READING PASSAGE:

    Writes JW: “It’s not worthy of the Tour when the peloton falls into formulaic tactics and ignores stages that could play a significant role.”

    Damn right. Someone with a pair of brass ’nads crowding his chamois and a team that could give a shit about who finishes first loser could make life really interesting for the two self-announced faves in the Massif Central. Derail the Astana and Saxo choo-choos before they get a chance to leave the station and we might have us a bike race.

  5. No Shit! Sure miss the likes of the 7-11/Motorola pre-LA boys, or Kelly,Indurain,Delgado,Bugno,numerousNorthernEuroClassicsRacers, how do Paul,Phil, andBobke cover this current batch of asses?

  6. Did you catch where JW sort of chided even BigTex? Shocking. Nice job, JW, somebody with some history of seeing the race needed to write a bit like this.

  7. With Kloden and Leipheimer up front battling for a top ten, WTF was Big Tex doing today, anway? 57th place? Seems he might as well go home and resume drinking beer.

  8. Maybe Contador needs to send BigTex one of those tweets about “there’s no I in team”? He’s still got time to be a good gregario and go out on a positive note in his last Beeg Shew. I can’t help but feel The Belgian and Co have no hopes for Leipheimer in this race, despite any rhetoric to the contrary. I don’t understand the media frenzy about Contador making a mistake by somehow not letting Vino win today — what was he supposed to do about Rodriguez, crash him out? This is the same controversy stirred up years ago at the World’s when Boyer was dying in front and LeMond chased but didn’t win.

WHAT YOU NEED TO DO:
Resume the Tour de France discussion after its last sentence. The lines have no connection to the Tour de France discussion.

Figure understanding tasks
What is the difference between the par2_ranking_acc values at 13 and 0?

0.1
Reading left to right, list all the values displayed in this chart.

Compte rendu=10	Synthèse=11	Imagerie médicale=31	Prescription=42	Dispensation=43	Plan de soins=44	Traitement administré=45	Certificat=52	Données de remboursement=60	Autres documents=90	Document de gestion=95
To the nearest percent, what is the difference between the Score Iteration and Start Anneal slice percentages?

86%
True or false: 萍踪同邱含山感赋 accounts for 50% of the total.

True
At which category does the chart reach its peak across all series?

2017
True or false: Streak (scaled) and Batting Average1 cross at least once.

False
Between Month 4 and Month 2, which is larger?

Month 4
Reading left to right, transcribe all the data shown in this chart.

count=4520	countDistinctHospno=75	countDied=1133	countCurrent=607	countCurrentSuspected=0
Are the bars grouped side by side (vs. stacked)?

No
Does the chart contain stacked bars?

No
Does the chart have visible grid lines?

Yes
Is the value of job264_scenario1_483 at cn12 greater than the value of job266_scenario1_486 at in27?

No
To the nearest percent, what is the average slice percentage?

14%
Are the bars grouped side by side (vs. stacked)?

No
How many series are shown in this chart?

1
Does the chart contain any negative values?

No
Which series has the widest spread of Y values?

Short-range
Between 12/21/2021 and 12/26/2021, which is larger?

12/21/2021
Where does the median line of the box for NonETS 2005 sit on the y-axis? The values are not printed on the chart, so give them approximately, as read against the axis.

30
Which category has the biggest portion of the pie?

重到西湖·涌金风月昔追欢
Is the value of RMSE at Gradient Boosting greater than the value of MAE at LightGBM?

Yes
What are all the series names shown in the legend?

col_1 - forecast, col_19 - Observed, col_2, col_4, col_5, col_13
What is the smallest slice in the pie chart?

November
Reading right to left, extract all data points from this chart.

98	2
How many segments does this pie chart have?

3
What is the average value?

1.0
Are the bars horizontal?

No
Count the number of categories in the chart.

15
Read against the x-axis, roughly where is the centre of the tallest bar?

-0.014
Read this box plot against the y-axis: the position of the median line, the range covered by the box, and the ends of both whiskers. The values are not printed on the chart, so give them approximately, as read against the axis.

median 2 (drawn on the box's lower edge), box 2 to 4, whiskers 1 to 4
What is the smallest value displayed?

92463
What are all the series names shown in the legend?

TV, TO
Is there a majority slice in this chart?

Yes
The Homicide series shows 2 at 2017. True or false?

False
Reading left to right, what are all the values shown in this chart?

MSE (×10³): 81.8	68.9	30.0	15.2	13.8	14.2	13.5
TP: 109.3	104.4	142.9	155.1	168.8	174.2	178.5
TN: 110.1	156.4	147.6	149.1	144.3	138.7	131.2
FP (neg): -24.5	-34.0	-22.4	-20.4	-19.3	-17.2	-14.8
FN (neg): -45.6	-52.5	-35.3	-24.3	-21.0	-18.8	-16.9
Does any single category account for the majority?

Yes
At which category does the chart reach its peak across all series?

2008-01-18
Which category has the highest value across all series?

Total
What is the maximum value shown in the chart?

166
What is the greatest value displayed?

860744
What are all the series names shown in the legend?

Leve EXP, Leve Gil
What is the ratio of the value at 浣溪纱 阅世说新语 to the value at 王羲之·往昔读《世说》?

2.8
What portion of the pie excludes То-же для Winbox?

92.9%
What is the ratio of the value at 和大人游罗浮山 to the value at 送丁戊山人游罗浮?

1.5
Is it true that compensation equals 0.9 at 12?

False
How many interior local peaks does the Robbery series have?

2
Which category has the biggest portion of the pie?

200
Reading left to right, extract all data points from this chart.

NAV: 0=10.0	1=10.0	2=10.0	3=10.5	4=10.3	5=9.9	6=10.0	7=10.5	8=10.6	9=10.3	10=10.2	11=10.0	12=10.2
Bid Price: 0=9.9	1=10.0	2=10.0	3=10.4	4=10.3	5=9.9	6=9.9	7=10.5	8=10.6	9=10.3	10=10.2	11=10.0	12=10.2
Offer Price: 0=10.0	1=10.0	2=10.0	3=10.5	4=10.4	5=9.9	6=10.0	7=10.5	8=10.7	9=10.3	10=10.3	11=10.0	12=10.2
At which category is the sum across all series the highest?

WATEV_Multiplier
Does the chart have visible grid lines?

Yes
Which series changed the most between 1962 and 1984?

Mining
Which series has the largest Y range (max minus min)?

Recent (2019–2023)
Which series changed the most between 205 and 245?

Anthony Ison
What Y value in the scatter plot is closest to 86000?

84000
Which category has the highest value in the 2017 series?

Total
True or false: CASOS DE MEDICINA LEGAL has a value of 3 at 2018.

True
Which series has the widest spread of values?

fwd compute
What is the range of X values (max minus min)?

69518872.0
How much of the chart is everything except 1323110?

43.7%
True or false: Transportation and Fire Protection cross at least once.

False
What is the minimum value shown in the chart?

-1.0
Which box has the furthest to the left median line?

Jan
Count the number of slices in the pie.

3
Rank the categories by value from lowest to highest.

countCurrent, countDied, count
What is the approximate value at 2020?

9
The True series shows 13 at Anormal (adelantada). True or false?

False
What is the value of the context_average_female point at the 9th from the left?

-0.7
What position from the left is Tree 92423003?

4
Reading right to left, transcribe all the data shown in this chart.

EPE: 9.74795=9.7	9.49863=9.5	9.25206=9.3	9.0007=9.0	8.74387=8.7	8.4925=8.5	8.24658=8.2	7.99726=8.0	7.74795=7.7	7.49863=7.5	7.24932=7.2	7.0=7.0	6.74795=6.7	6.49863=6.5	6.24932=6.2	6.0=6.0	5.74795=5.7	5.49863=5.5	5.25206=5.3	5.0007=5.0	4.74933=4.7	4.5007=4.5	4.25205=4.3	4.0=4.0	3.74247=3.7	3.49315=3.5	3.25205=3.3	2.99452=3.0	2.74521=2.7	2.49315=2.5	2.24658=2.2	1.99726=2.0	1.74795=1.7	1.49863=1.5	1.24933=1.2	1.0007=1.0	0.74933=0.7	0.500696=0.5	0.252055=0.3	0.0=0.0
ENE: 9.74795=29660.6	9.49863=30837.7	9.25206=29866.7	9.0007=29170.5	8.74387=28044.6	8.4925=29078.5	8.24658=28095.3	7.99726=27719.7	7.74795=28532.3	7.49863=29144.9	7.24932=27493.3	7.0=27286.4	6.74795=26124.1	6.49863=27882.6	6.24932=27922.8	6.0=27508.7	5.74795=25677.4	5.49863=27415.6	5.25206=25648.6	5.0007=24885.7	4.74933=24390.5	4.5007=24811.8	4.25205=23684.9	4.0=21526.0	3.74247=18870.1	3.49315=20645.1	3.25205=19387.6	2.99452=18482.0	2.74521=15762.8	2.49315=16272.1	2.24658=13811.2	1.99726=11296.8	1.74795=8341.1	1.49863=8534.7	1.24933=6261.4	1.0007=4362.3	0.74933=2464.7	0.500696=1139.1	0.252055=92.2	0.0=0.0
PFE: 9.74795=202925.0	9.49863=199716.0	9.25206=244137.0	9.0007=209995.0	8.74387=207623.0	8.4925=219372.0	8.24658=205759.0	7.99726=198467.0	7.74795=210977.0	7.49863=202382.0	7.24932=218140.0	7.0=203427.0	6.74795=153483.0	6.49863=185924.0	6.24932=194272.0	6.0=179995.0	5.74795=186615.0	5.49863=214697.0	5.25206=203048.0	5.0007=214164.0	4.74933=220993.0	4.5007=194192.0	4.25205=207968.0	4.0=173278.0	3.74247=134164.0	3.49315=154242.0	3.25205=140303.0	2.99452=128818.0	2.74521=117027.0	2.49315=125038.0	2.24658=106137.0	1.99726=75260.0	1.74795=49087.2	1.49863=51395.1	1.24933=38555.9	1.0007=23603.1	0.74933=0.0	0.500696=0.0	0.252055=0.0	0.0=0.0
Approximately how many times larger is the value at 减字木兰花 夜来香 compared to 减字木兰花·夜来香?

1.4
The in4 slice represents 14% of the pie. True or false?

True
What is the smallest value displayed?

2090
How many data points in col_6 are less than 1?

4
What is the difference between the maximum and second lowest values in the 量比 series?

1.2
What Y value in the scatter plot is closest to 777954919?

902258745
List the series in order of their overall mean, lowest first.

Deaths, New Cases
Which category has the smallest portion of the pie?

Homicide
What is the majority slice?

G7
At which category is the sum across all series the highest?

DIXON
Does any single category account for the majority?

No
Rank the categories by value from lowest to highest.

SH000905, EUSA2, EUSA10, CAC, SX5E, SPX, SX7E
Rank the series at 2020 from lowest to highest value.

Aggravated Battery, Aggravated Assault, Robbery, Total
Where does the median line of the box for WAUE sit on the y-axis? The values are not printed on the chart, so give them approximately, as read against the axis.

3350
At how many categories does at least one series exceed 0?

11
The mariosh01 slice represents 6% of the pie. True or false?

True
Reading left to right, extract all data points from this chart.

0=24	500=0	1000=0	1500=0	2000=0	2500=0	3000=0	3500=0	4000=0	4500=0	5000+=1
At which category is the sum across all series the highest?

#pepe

ANSWER:
  9. I was mopping the floor with the TV on today when Alberto attacked on the climb, and I almost put the mop handle through the ceiling hollering as he dropped Schleck. That was a good jump he got, and if Andy Hood really thinks that “…Ten seconds might not mean much…” he ought to have a chat with Greg LeMond, here chasing down his two-minute man, Pedro Delgado.

    http://videos.apnicommunity.com/Video,Item,3170701285.html

  10. You mean this Tour thing is supposed to be exciting? Like a baseball game? Or like a basketball game tied at 150 with 3.2 seconds left?

    I’d say “a soccer game tied at 0 with 45 minutes left to go” but that ain’t much. When is this monotony over? When does cross season begin?

  11. “Exciting like a baseball game”? Surely you jest. That’s like “military intelligence.” Cycling, like soccer (football here or calcio in Italy) will always be understood and enjoyed better by Europeans while most ‘Muricans just shake their heads and go to the fridge for another watery beer. I’m far from a Contador fan (since he was on the Puerto list and so far has not been punished in any way) but I’m starting to like his attacks of the whiner Andy Schleck. But we still need a few other guys to get up there to make this any sort of memorable Tour de France.

  12. Well, the riders are playing the game to win, and if ASO is going to make the rules as they did this year, we should expect a day like today to be boring and predictable as hell. Want exciting racing? Create a race with opportunities to win. Look at the Giro this year, up in the air almost to the end. Look at the cobble stage in this year’s Tour. Goddamn that was great. When given (or forced into) a situation that opens the race, the racers race.

    ASO’s stuck on their formula (probably for money reasons), and it doesn’t look like they have much interest in changing. This opens the door to the organizers of the Giro and the Vuelta to surpass the Tour. Quelle dommage. ASO has such power they could put the riders on tricycles next year and get away with it.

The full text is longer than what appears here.